The disease, which caused the ‘Black Death’ pandemic in the 14th century – which killed around 50 million people – is zoonotic, meaning it spreads from animals to humans.
This exclusive Plant Based News looks at the latest outbreak, suggesting while the good news is that the plague can be easily treated nowadays using antibiotics which were introduced in the 1940s, that may not be the case for long – because of antibiotic resistance.
PBN founder Klaus Mitchell says in the video: “Antibiotic resistance is when bacteria that cause infections become resistant to antibiotic drugs, threatening us with the return of early 20th-century healthcare where infections that we currently view as being trivial become deadly.
“The World Health Organization is calling antibiotic resistance a global crisis, and England’s Chief Medical Officer said it was ‘the greatest threat to our civilization’.”
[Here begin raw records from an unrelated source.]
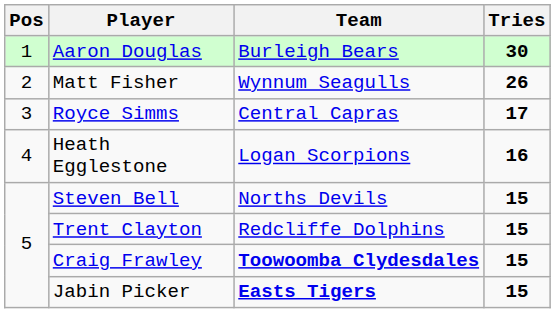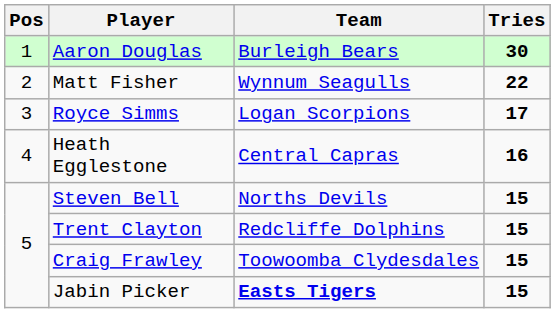Matt Fisher | Tries: 26 -> 22
Royce Simms | Team: Central Capras -> Logan Scorpions
Heath Egglestone | Team: Logan Scorpions -> Central Capras
Craig Frawley | Team: bold -> normal
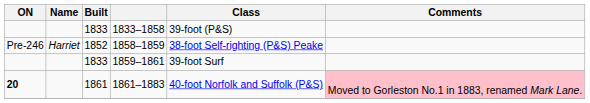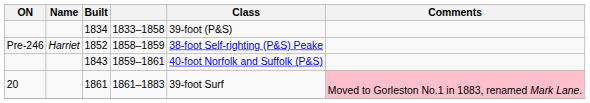1833–1858 | Built: 1833 -> 1834
1859–1861 | Built: 1833 -> 1843
1859–1861 | Class: 39-foot Surf -> 40-foot Norfolk and Suffolk (P&S)
1861–1883 | ON: bold -> normal
1861–1883 | Class: 40-foot Norfolk and Suffolk (P&S) -> 39-foot Surf
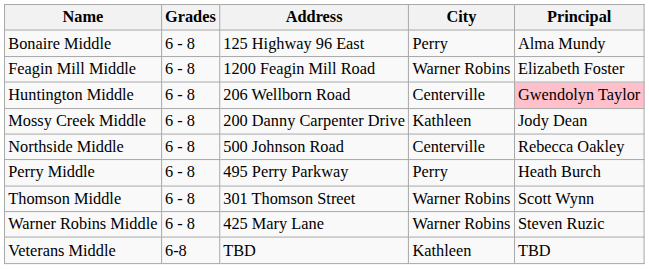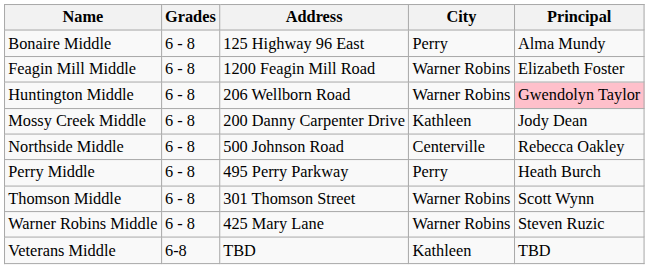Huntington Middle | City: Centerville -> Warner Robins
He adds: “A report published in 2016 shows that roughly one in three antibiotics prescribed to humans by our healthcare system are unnecessary. And this is becoming even worse with COVID-19.
“According to expert Dawn Sievert, since the emergence of COVID-19 data shows an increase in antibiotic use. An estimated 70 percent of patients admitted to hospital received antibiotics despite less than 10 percent of patients having a bacterial infection.”
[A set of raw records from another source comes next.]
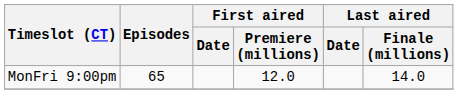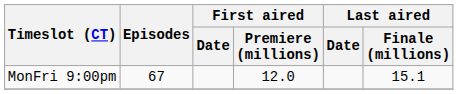MonFri 9:00pm | Episodes: 65 -> 67
MonFri 9:00pm | Last aired / Finale (millions): 14.0 -> 15.1
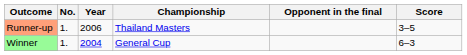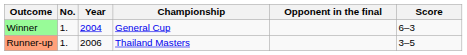rows swapped: Winner <-> Runner-up
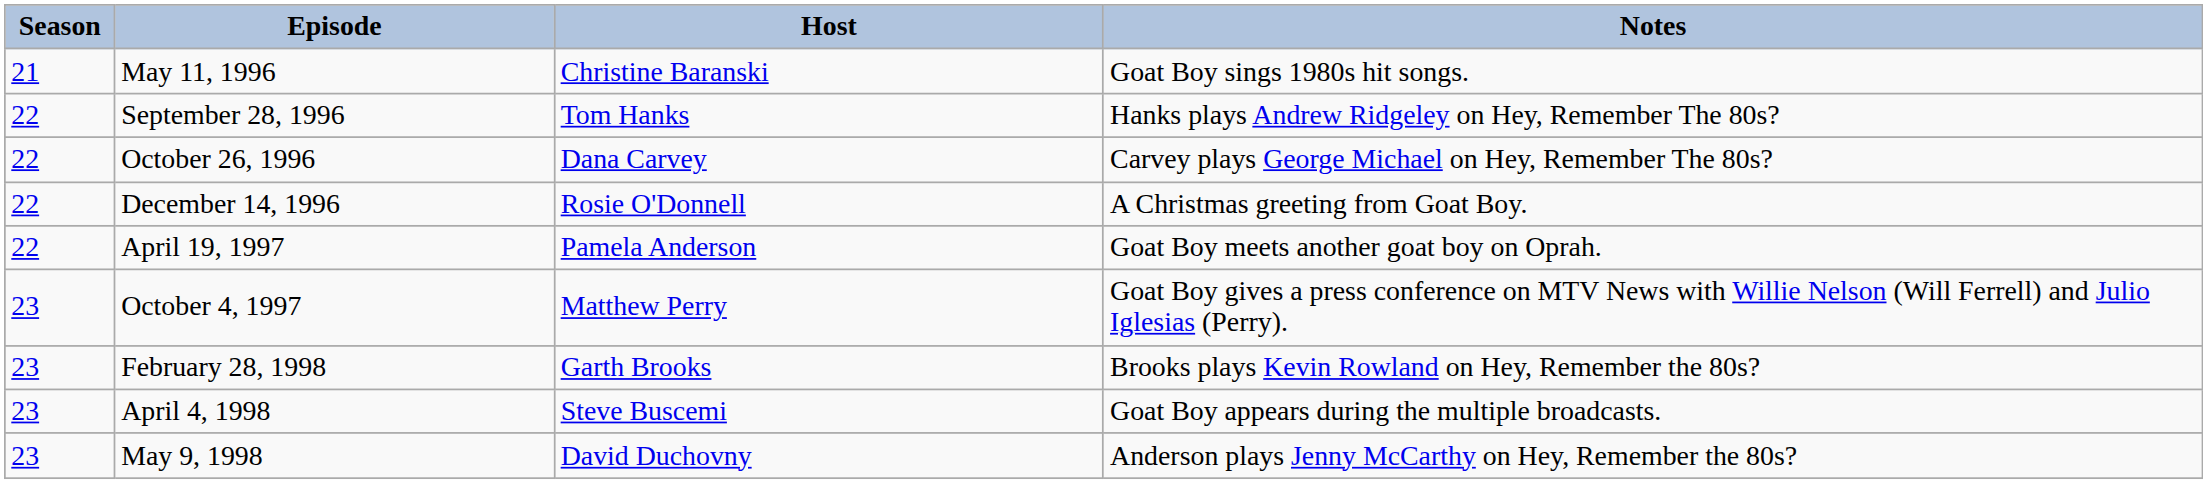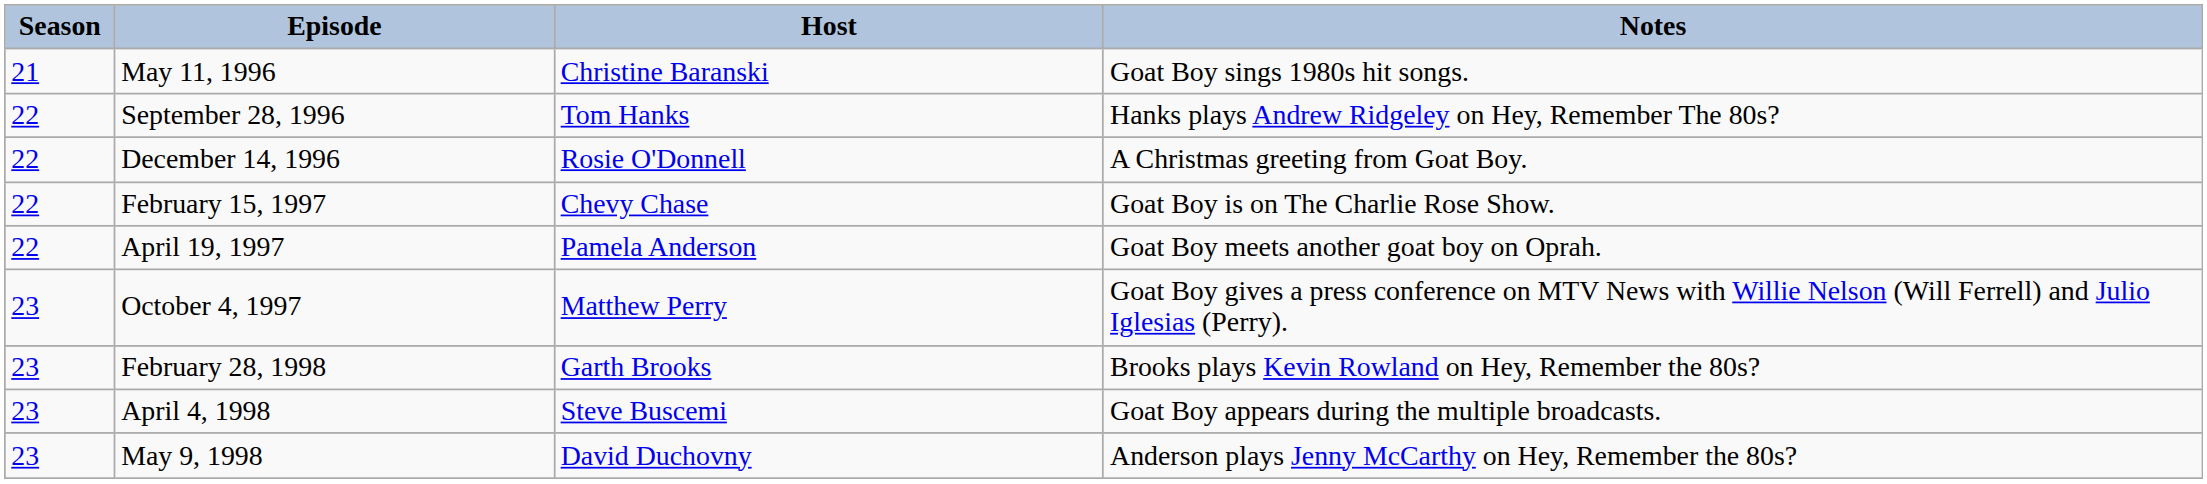- row: 22 | October 26, 1996 | Dana Carvey | Carvey plays George Michael on Hey, Remember The 80s?
+ row: 22 | February 15, 1997 | Chevy Chase | Goat Boy is on The Charlie Rose Show.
But, says Mitchell, what’s far more concerning is that human prescriptions account for just 20 percent of the antibiotics produced in the world, with the remaining 80 percent going to farmed animals.
“Without antibiotics,” he explains, “the majority of animals that are farmed for meat and dairy would be unable to survive the harsh conditions in which they’re kept for long enough to be profitable.”
A staggering 95 percent of U.K. meat produce comes from factory farms, 99 percent in the U.S, with Mitchell describing antibiotic abuse as ‘the cornerstone of our food system’ – the irony being that the ultimate victim of antibiotic resistance will be humans.